'''

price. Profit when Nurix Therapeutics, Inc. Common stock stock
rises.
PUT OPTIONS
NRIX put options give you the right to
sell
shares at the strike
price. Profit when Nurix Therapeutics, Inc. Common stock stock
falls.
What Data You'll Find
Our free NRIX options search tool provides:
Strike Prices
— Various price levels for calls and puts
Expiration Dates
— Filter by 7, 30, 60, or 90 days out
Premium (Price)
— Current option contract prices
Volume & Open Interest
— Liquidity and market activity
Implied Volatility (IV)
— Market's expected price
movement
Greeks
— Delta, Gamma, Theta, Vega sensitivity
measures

'''

* **DIRECTIVE**
Rewrite the lines of the item above as a numbered list, leaving out any blank lines.

* **COMPLETED TASK**
1. price. Profit when Nurix Therapeutics, Inc. Common stock stock
2. rises.
3. PUT OPTIONS
4. NRIX put options give you the right to
5. sell
6. shares at the strike
7. price. Profit when Nurix Therapeutics, Inc. Common stock stock
8. falls.
9. What Data You'll Find
10. Our free NRIX options search tool provides:
11. Strike Prices
12. — Various price levels for calls and puts
13. Expiration Dates
14. — Filter by 7, 30, 60, or 90 days out
15. Premium (Price)
16. — Current option contract prices
17. Volume & Open Interest
18. — Liquidity and market activity
19. Implied Volatility (IV)
20. — Market's expected price
21. movement
22. Greeks
23. — Delta, Gamma, Theta, Vega sensitivity
24. measures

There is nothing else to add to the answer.